Zen and the Art of Not Falling Asleep While Reading about Motorcycles

I’m halfway through five different motorcycle memoirs right now: two by men, two by women, and one by a philosopher. I can’t seem to finish any of them. They’re scattered about my room, rather like the tools and parts you see strewn around a Harley. My writing-teacher friend Wendy says I’m going about market research for my own motorcycle memoir the wrong way. “You don’t actually read the whole thing!” she tsks to me. But I’m compelled to get to the end, like any book I read, though these motorcycle books don’t at all grab me and suck me in like a jeans hem caught in a bike chain.

Monocoque (external props, not internal support)

I expressed my dissatisfaction with Charley Boorman’s Race to Dakar by blowing a strawberry in bed one night and turning off the reading light, then explaining to the Man I Married, “I just read two pages about the modifications to a BMW X5, which isn’t even a motorcycle.

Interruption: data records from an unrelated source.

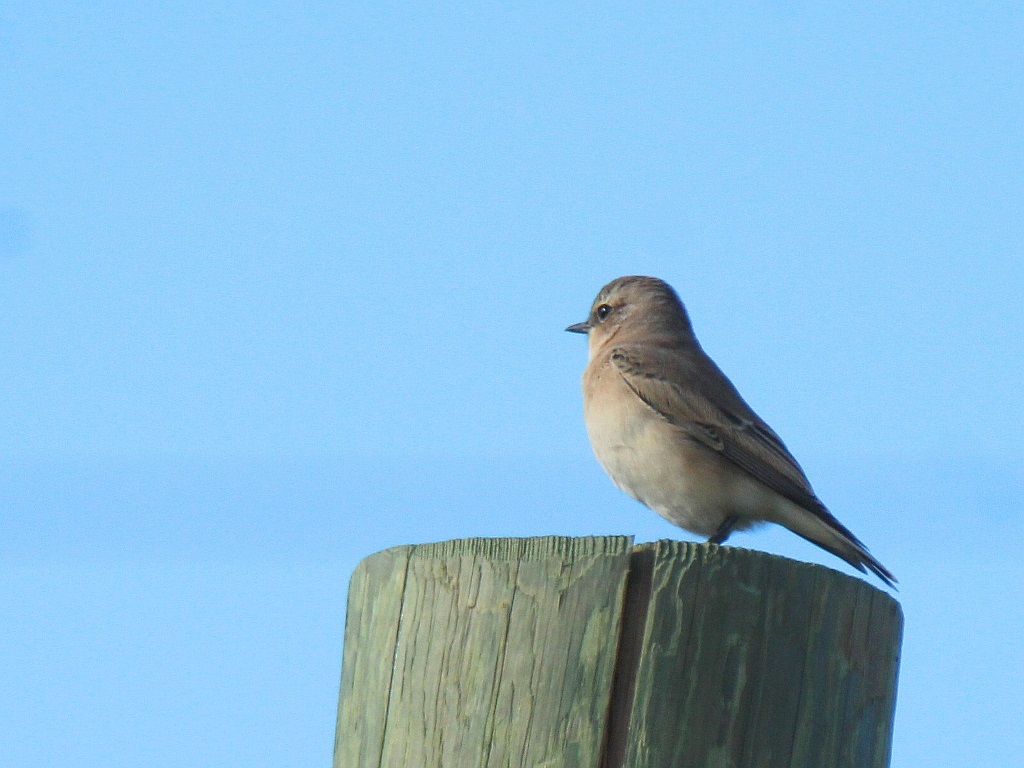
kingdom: Animalia
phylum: Chordata
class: Aves
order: Passeriformes
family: Muscicapidae
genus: Oenanthe
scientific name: Oenanthe oenanthe
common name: Northern wheatear
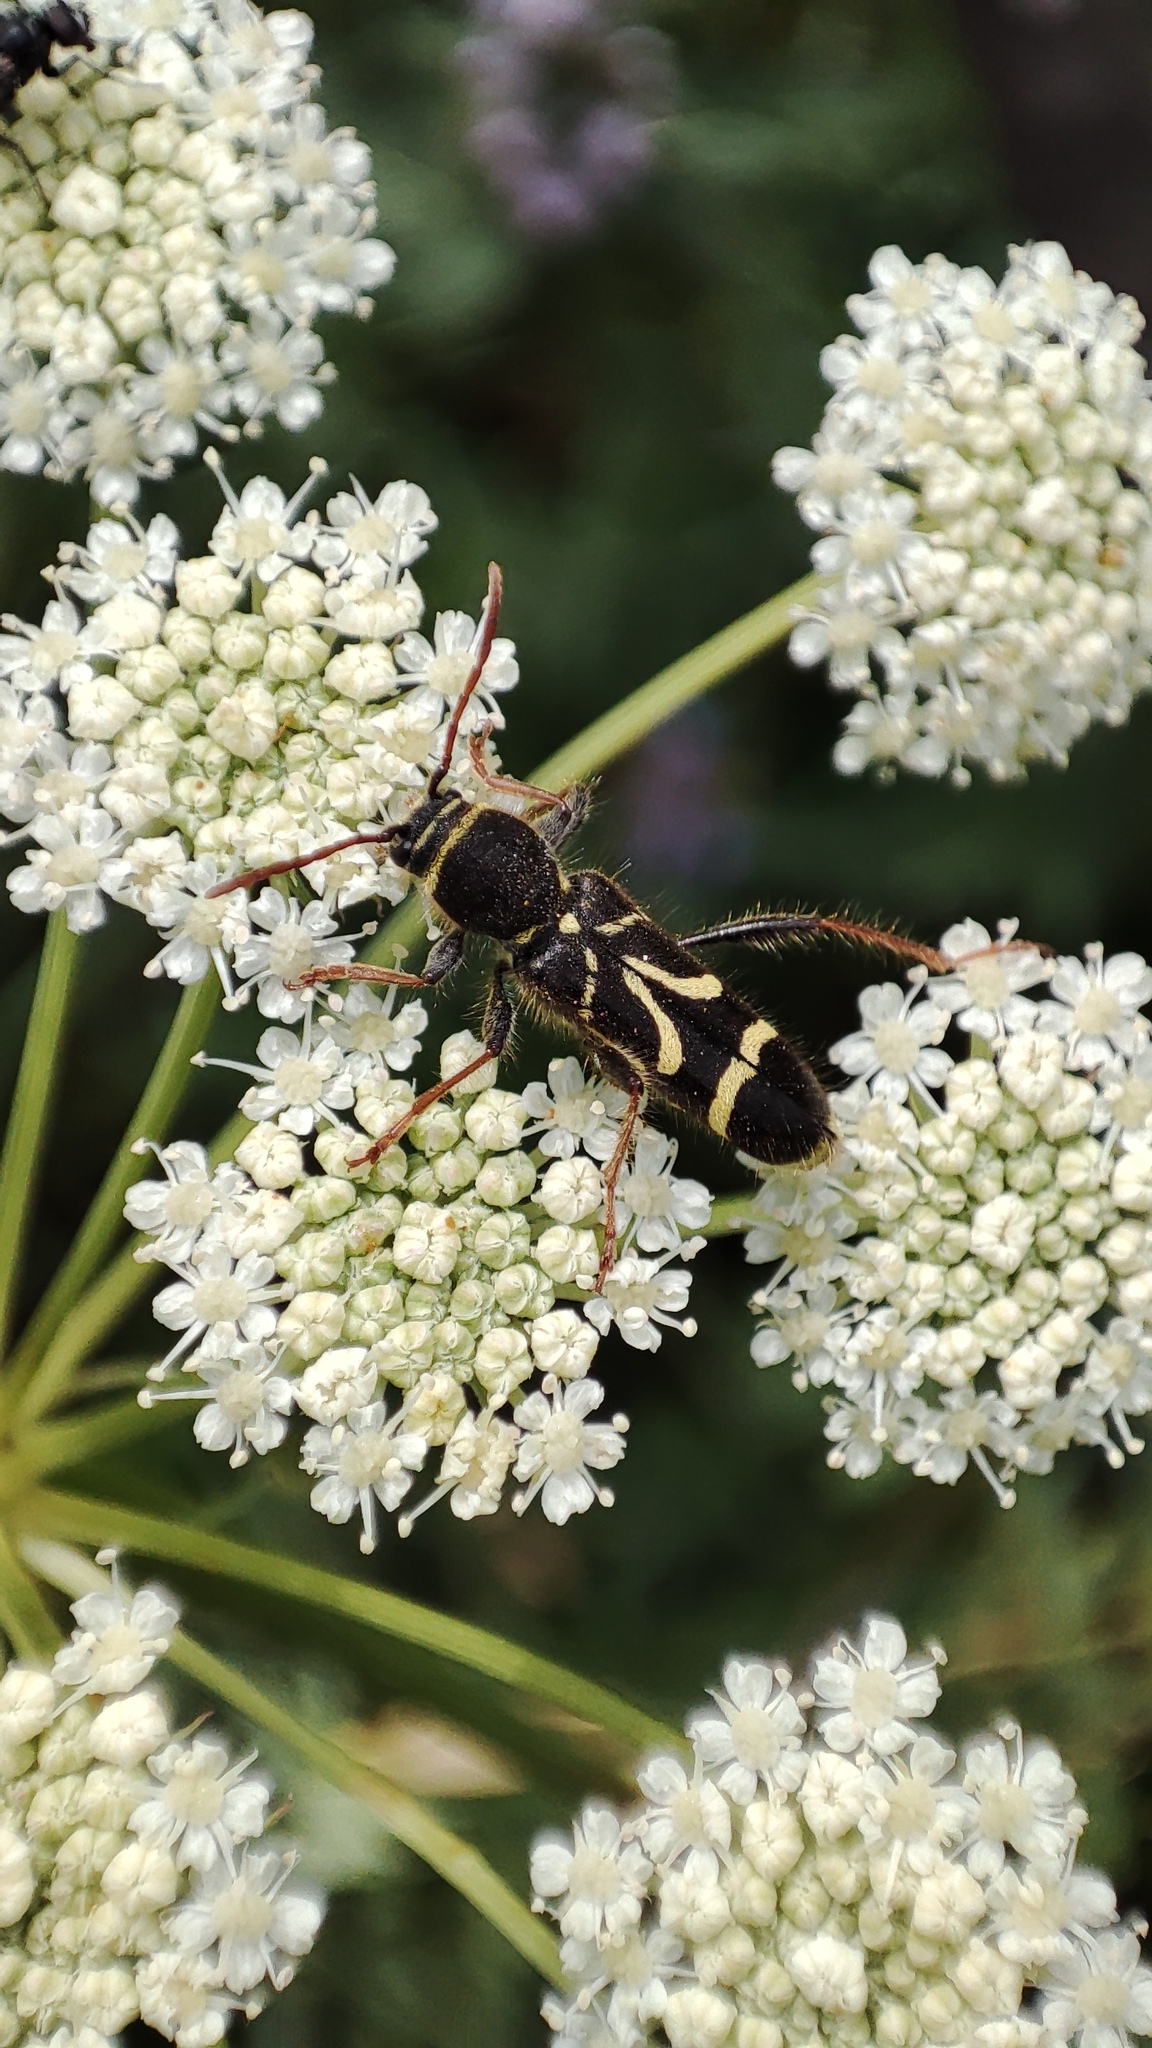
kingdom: Animalia
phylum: Arthropoda
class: Insecta
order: Coleoptera
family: Cerambycidae
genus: Cyrtoclytus
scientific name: Cyrtoclytus capra
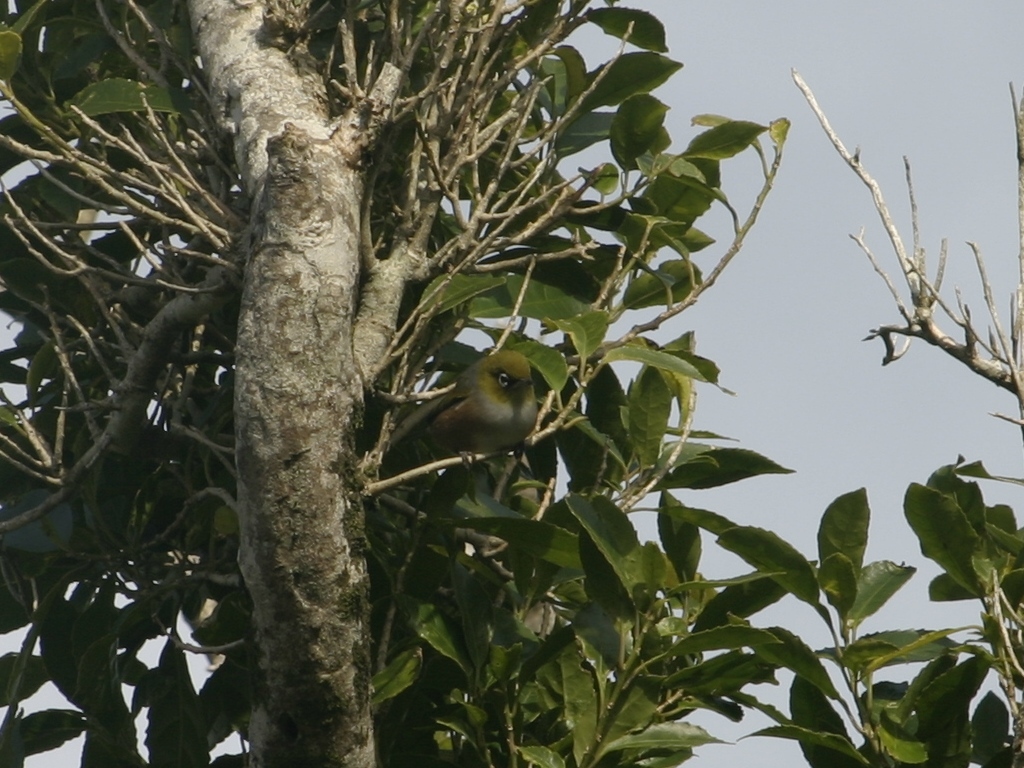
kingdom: Animalia
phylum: Chordata
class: Aves
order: Passeriformes
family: Zosteropidae
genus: Zosterops
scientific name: Zosterops lateralis
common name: Silvereye
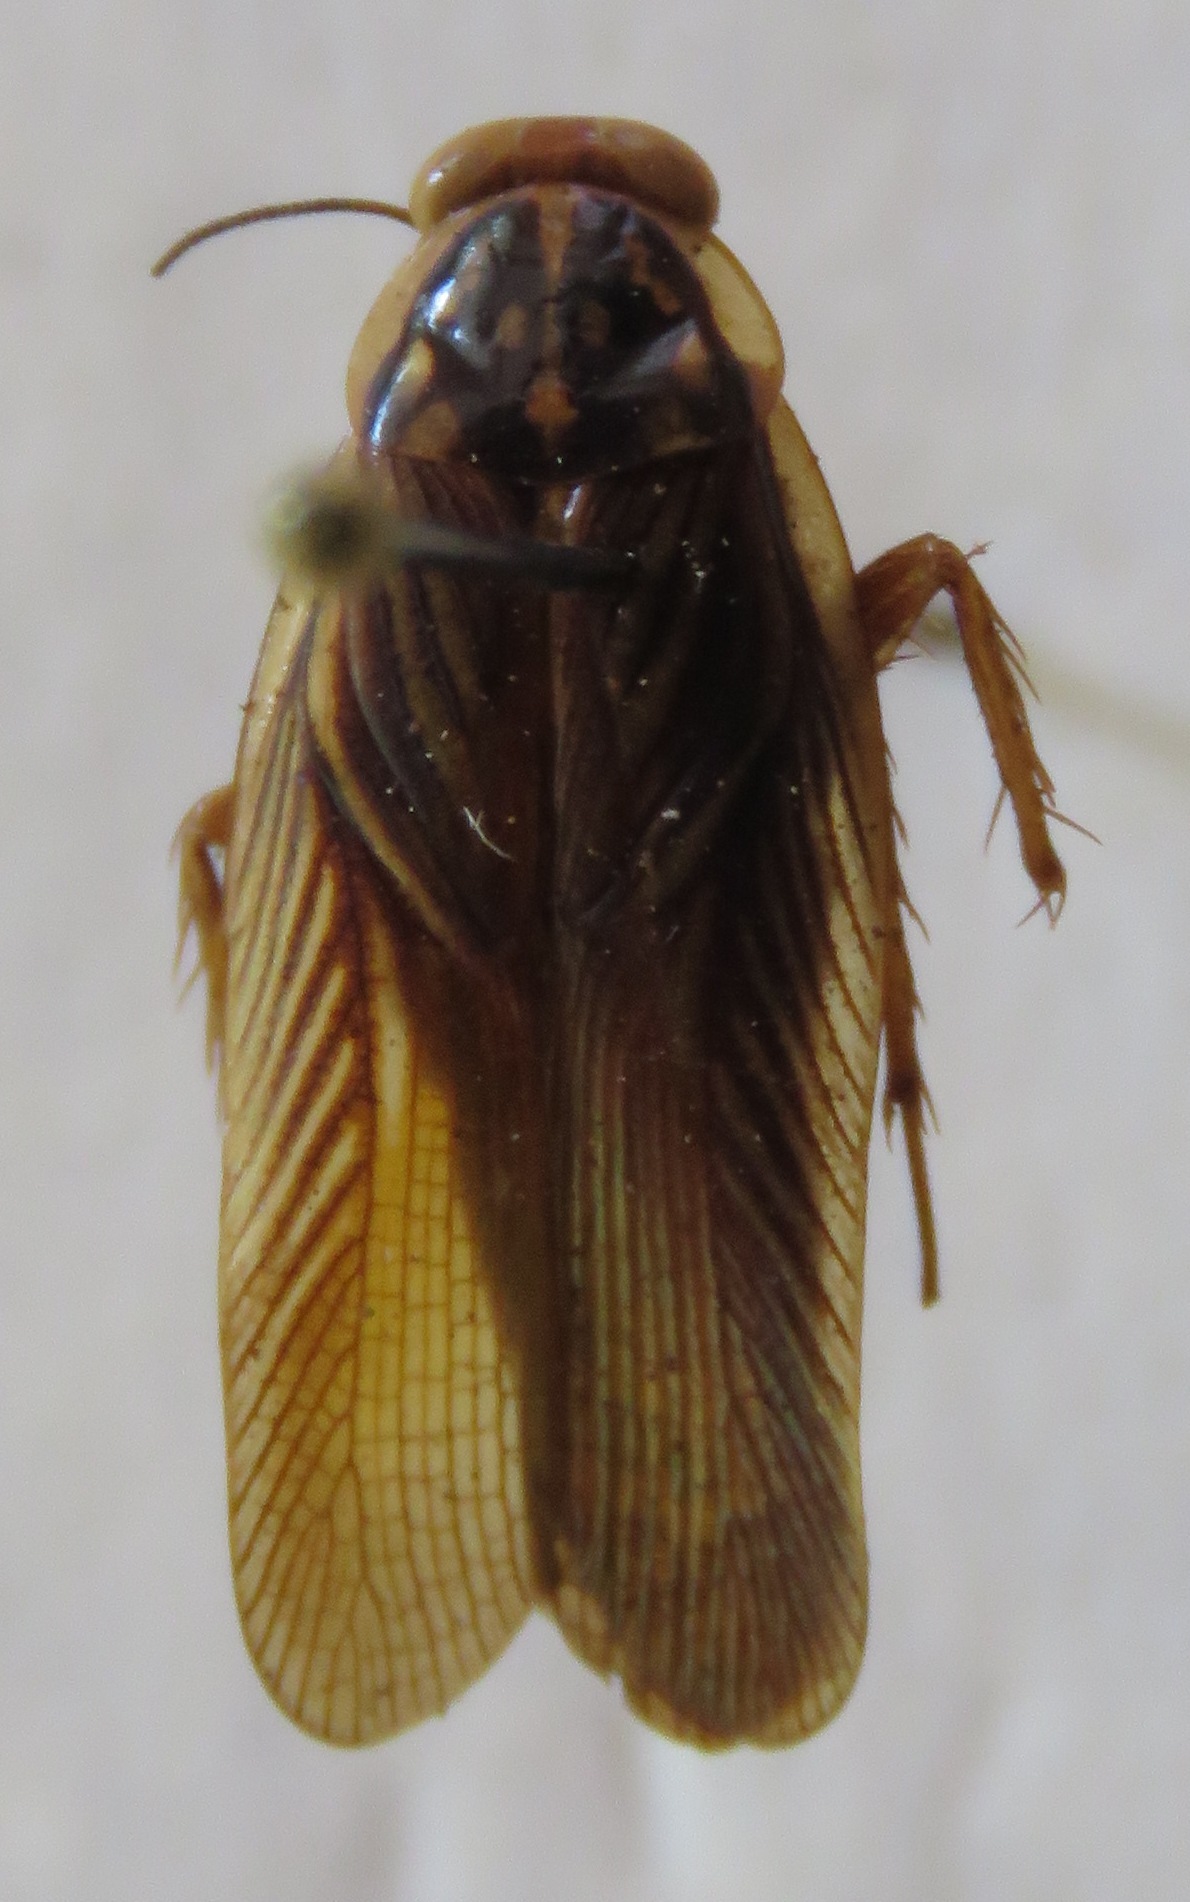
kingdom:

Who would want to read that boring tripe?”

MIM’s voice floated up out of the darkness, “Someone like Alan might cream his jeans reading those two pages. It’s all about audience.”

Too true about knowing your reader. But cream his jeans? So the male brain contains a switch in which he thinks he’s in a garage with his buddies and a can of Bud just by the mere mention of re-outfitting something with an engine. I wonder what I could hypnotize him into blurting out with juicy enchantments like the slow enunciation of double clutch or carburetor flush? Once this “classic” car is parked for the night, it usually stays put in the garage, but I might trick his reptilian brain into hot-wiring the ignition and getting some sparks flying by murmuring, “Cowl and chassis conversion.”

I'd rather ride with her

The fact of the matter is that there are very few motorcycle memoirs by women. Search “motorcycle women” on the internet and find mostly women sporting a silicone rack and not much else. Search “motorcycle women” on Amazon and find books like Wicked Women: Black Widows, Child Killers, And Other Women In Crime. Well, at least that would be way more interesting than reading about the monocoque construction of an X5. I know quite enough about monococks, thanks much.